Stored data entries
^^^^^^^^

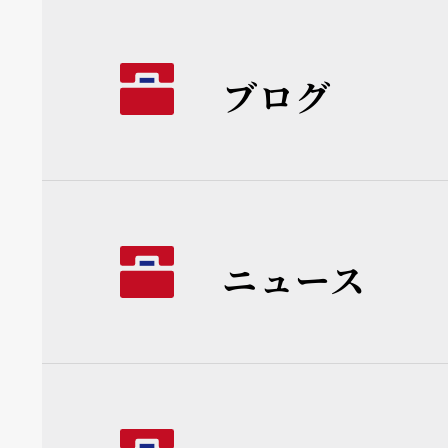
ブログ
ニュース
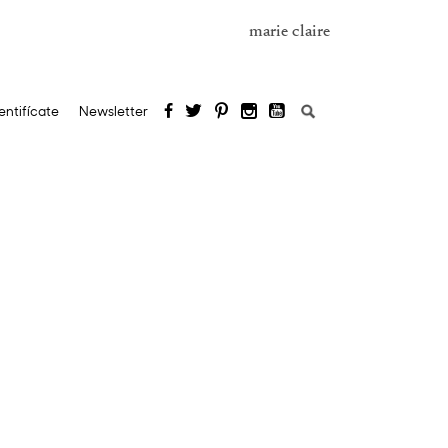
marie claire
Buscar:
entifícate
Newsletter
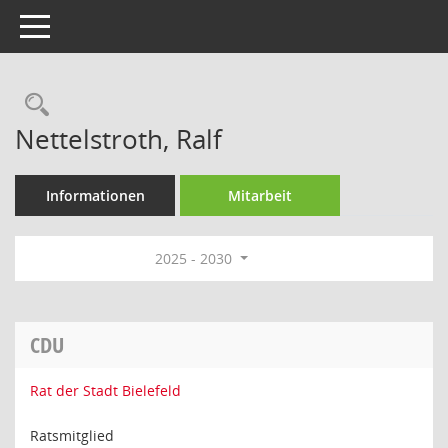
Toggle navigation
Rechercheauswahl
Nettelstroth, Ralf
Informationen
Mitarbeit
2025 - 2030
CDU
Rat der Stadt Bielefeld
Ratsmitglied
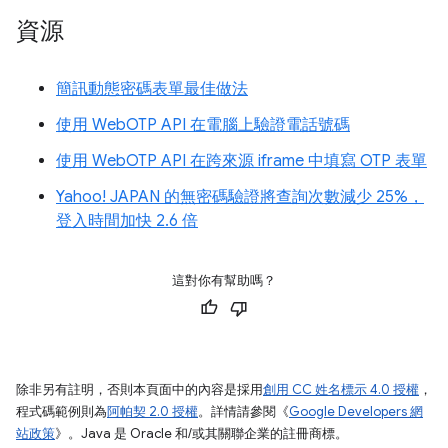
資源
簡訊動態密碼表單最佳做法
使用 WebOTP API 在電腦上驗證電話號碼
使用 WebOTP API 在跨來源 iframe 中填寫 OTP 表單
Yahoo! JAPAN 的無密碼驗證將查詢次數減少 25%，
登入時間加快 2.6 倍
這對你有幫助嗎？
除非另有註明，否則本頁面中的內容是採用
創用 CC 姓名標示 4.0 授權
，
程式碼範例則為
阿帕契 2.0 授權
。詳情請參閱《
Google Developers 網
站政策
》。Java 是 Oracle 和/或其關聯企業的註冊商標。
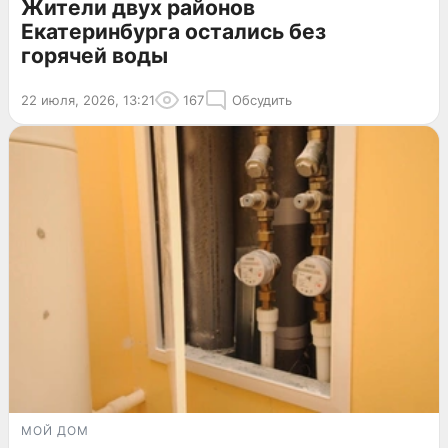
Жители двух районов
Екатеринбурга остались без
горячей воды
22 июля, 2026, 13:21
167
Обсудить
МОЙ ДОМ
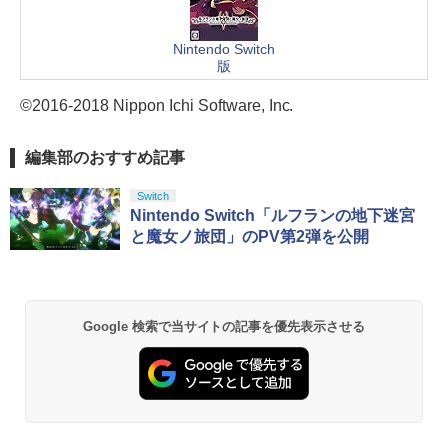
Nintendo Switch
版
©2016-2018 Nippon Ichi Software, Inc.
編集部のおすすめ記事
Switch
Nintendo Switch「ルフランの地下迷宮
と魔女ノ旅団」のPV第2弾を公開
Google 検索で当サイトの記事を優先表示させる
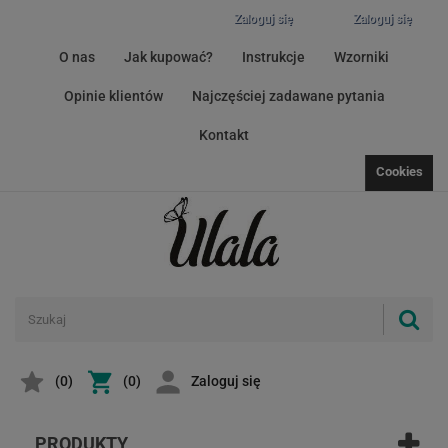
Zaloguj się
Zaloguj się
O nas
Jak kupować?
Instrukcje
Wzorniki
Opinie klientów
Najczęściej zadawane pytania
Kontakt
Cookies
(
0
)
(0)
Zaloguj się
PRODUKTY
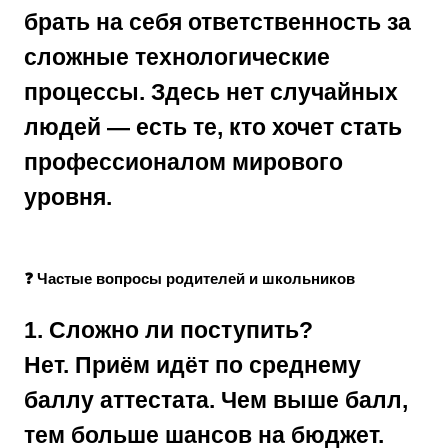
брать на себя ответственность за
сложные технологические
процессы. Здесь нет случайных
людей — есть те, кто хочет стать
профессионалом мирового
уровня.
❓ Частые вопросы родителей и школьников
1. Сложно ли поступить?
Нет. Приём идёт по среднему
баллу аттестата. Чем выше балл,
тем больше шансов на бюджет.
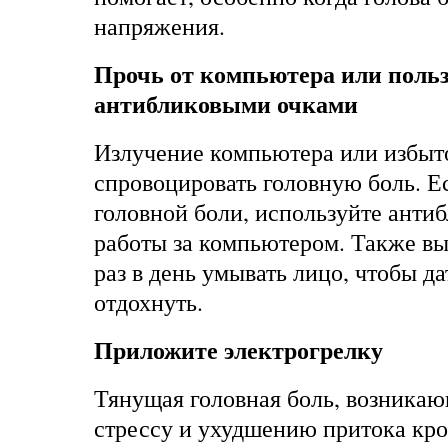
напряжения.
Прочь от компьютера или поль
антибликовыми очками
Излучение компьютера или избыто
спровоцировать головную боль. Ес
головной боли, используйте анти
работы за компьютером. Также вы
раз в день умывать лицо, чтобы д
отдохнуть.
Приложите электрогрелку
Тянущая головная боль, возникаю
стрессу и ухудшению притока кро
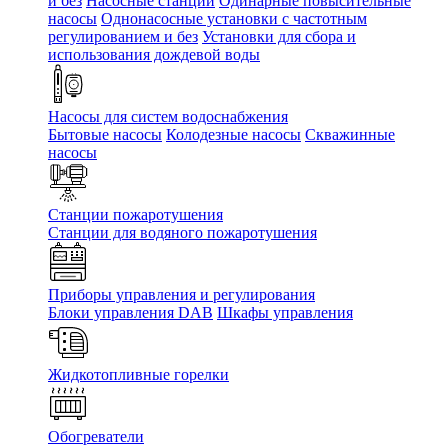
и без
Насосные станции
Одинарные повысительные
насосы
Однонасосные установки с частотным
регулированием и без
Установки для сбора и
использования дождевой воды
Насосы для систем водоснабжения
Бытовые насосы
Колодезные насосы
Скважинные
насосы
Станции пожаротушения
Станции для водяного пожаротушения
Приборы управления и регулирования
Блоки управления DAB
Шкафы управления
Жидкотопливные горелки
Обогреватели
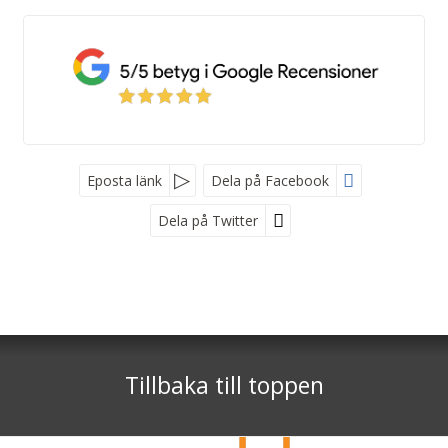
Eposta länk
Dela på Facebook
Dela på Twitter
Kroatienspecialisten
Stockholm
- Rosengatan 8 ,172 70 Sundbyberg ,
Göteborg
- Vasagatan 46, 411 37 Göteborg
Tillbaka till toppen
Telefon
0771-800 300
Org nr 5566589304
©
info@kroatienspecialisten.se
2026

^^^^^^^^

EXERCISE OBJECTIVE
Please output every line of text in the records as a Markdown table with two columns, "No." for the row number and "Text" for the line, skipping any blank lines. Leave the pictures out of the table.

FINISHED TASK
| No. | Text |
|---|---|
| 1 | ブログ |
| 2 | ニュース |
| 3 | marie claire |
| 4 | Buscar: |
| 5 | entifícate |
| 6 | Newsletter |
| 7 | Toggle navigation |
| 8 | Rechercheauswahl |
| 9 | Nettelstroth, Ralf |
| 10 | Informationen |
| 11 | Mitarbeit |
| 12 | 2025 - 2030 |
| 13 | CDU |
| 14 | Rat der Stadt Bielefeld |
| 15 | Ratsmitglied |
| 16 | 資源 |
| 17 | 簡訊動態密碼表單最佳做法 |
| 18 | 使用 WebOTP API 在電腦上驗證電話號碼 |
| 19 | 使用 WebOTP API 在跨來源 iframe 中填寫 OTP 表單 |
| 20 | Yahoo! JAPAN 的無密碼驗證將查詢次數減少 25%， |
| 21 | 登入時間加快 2.6 倍 |
| 22 | 這對你有幫助嗎？ |
| 23 | 除非另有註明，否則本頁面中的內容是採用 |
| 24 | 創用 CC 姓名標示 4.0 授權 |
| 25 | ， |
| 26 | 程式碼範例則為 |
| 27 | 阿帕契 2.0 授權 |
| 28 | 。詳情請參閱《 |
| 29 | Google Developers 網 |
| 30 | 站政策 |
| 31 | 》。Java 是 Oracle 和/或其關聯企業的註冊商標。 |
| 32 | Жители двух районов |
| 33 | Екатеринбурга остались без |
| 34 | горячей воды |
| 35 | 22 июля, 2026, 13:21 |
| 36 | 167 |
| 37 | Обсудить |
| 38 | МОЙ ДОМ |
| 39 | Nintendo Switch |
| 40 | 版 |
| 41 | ©2016-2018 Nippon Ichi Software, Inc. |
| 42 | 編集部のおすすめ記事 |
| 43 | Switch |
| 44 | Nintendo Switch「ルフランの地下迷宮 |
| 45 | と魔女ノ旅団」のPV第2弾を公開 |
| 46 | Google 検索で当サイトの記事を優先表示させる |
| 47 | Zaloguj się |
| 48 | Zaloguj się |
| 49 | O nas |
| 50 | Jak kupować? |
| 51 | Instrukcje |
| 52 | Wzorniki |
| 53 | Opinie klientów |
| 54 | Najczęściej zadawane pytania |
| 55 | Kontakt |
| 56 | Cookies |
| 57 | ( |
| 58 | 0 |
| 59 | ) |
| 60 | (0) |
| 61 | Zaloguj się |
| 62 | PRODUKTY |
| 63 | брать на себя ответственность за |
| 64 | сложные технологические |
| 65 | процессы. Здесь нет случайных |
| 66 | людей — есть те, кто хочет стать |
| 67 | профессионалом мирового |
| 68 | уровня. |
| 69 | ❓ Частые вопросы родителей и школьников |
| 70 | 1. Сложно ли поступить? |
| 71 | Нет. Приём идёт по среднему |
| 72 | баллу аттестата. Чем выше балл, |
| 73 | тем больше шансов на бюджет. |
| 74 | напряжения. |
| 75 | Прочь от компьютера или поль |
| 76 | антибликовыми очками |
| 77 | Излучение компьютера или избыто |
| 78 | спровоцировать головную боль. Ес |
| 79 | головной боли, используйте анти |
| 80 | работы за компьютером. Также вы |
| 81 | раз в день умывать лицо, чтобы д |
| 82 | отдохнуть. |
| 83 | Приложите электрогрелку |
| 84 | Тянущая головная боль, возникаю |
| 85 | стрессу и ухудшению притока кро |
| 86 | и без |
| 87 | Насосные станции |
| 88 | Одинарные повысительные |
| 89 | насосы |
| 90 | Однонасосные установки с частотным |
| 91 | регулированием и без |
| 92 | Установки для сбора и |
| 93 | использования дождевой воды |
| 94 | Насосы для систем водоснабжения |
| 95 | Бытовые насосы |
| 96 | Колодезные насосы |
| 97 | Скважинные |
| 98 | насосы |
| 99 | Станции пожаротушения |
| 100 | Станции для водяного пожаротушения |
| 101 | Приборы управления и регулирования |
| 102 | Блоки управления DAB |
| 103 | Шкафы управления |
| 104 | Жидкотопливные горелки |
| 105 | Обогреватели |
| 106 | Eposta länk |
| 107 | Dela på Facebook |
| 108 | Dela på Twitter |
| 109 | Kroatienspecialisten |
| 110 | Stockholm |
| 111 | - Rosengatan 8 ,172 70 Sundbyberg , |
| 112 | Göteborg |
| 113 | - Vasagatan 46, 411 37 Göteborg |
| 114 | Tillbaka till toppen |
| 115 | Telefon |
| 116 | 0771-800 300 |
| 117 | Org nr 5566589304 |
| 118 | © |
| 119 | info@kroatienspecialisten.se |
| 120 | 2026 |